The tone of Vida’s approach to her people’s history before, during, and after the Nazi period differed considerably from that of Andrezij, our guide in Warsaw. He seemed to be imbued with a living awareness of the tragedies that had befallen Polish Jews. Vida, on the other hand, spoke throughout in a determinedly up-beat manner about the Czech people’s tolerant approach to Judaism throughout the past century and presumably beyond. She related details of the incarceration of Jews from Prague and later from other countries at Theresienstadt, of later deportations to the Baltic States and to Auschwitz, and of the epidemics of typhus and “spotted fever” that swept the camp even as liberation came. We watched a film partially of clips from a movie made by the SS depicting happy Theresienstadt inmates playing soccer before an enormous crowd, children cheerfully cavorting in a park, and well-dressed ladies chatting over a cup of tea. The clear intention of the film was to assure the international community of the Nazis’ good treatment of Jews who had been removed from their homes: the government has given a lovely spa town to the Jews to live in according to their own ways. In the version that we saw, the clips of that film were juxtaposed with stills of drawings and paintings done by children and by the many artists resident there. These conveyed a radically different picture: nightmare scenarios of starving, dispirited men, women, and children, crowded into rooms filled with bunks, and lining up for inadequate food in open courtyards.

The guides that we have encountered during our travels exemplify for me, each in her or his own way, some of the complexity of how Europeans currently deal with their experiences of the past century. Martin Jander, a non-Jew from a family of Nazi sympathizers, takes interested tourist to sites in Berlin which relate to the history of the Jews in Germany. He communicates quite passionately his conviction that much more could have been done by ordinary Germans to help the Jews during the Nazi period and his disdain for conventionally spouted ideas that people simply didn’t know what was happening. Andrezij, grandson of a Jew who escaped into the USSR and became a dedicated communist, son of a mother who was a sceptic of the worker’s paradise and who married a non-Jewish Pole, is at 28 a fully self-identified Jew who volunteers in Warsaw to teach people about the tragedies suffered by his people. In Krakow, Jakub, who though a non-Jew, found after his university years an empty niche (as there are so few Jews resident in the Krakow area), and developed his business in genealogy and touring for mostly non-Europeans Jews interested in tracing their roots. His touring approach is informative but decidedly uninvolved. In Prague Vida, daughter of secular Jews, married to a non-Jewish Czech, seems to embody what she proclaims to be the Czech ready acceptance of all cultures and religions. The tenor of her remarks was factual, informative, and interesting, but with little of the personal intensity or compassion one felt when touring with Martin or Andrezij, for example.

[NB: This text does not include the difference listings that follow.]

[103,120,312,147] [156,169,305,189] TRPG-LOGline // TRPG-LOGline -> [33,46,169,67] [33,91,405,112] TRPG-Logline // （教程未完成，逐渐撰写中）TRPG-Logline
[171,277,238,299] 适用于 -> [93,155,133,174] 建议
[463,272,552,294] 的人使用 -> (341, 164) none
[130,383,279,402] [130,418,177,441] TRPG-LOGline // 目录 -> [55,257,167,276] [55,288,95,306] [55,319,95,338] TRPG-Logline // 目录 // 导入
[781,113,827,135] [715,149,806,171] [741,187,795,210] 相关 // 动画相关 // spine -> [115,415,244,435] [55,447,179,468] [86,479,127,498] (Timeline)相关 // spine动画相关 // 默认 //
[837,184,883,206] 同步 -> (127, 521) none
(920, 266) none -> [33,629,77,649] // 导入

Theresienstadt was a ghetto with its own special features but like all of the places devised by the Nazis to segregate Jews from Aryans, it was a destination which doomed the vast majority of its inhabitants to a life of deprivation of every kind, and ultimately to death by starvation, disease, or in the case of those deported later to Auschwitz, within the gas chambers.

We have taken quite a few photos at Auschwitz and at Theresienstadt, for example, which I have not posted as the blog format that I have gives me little control over their order. I plan to post them later under a different blog name which I will post within this one.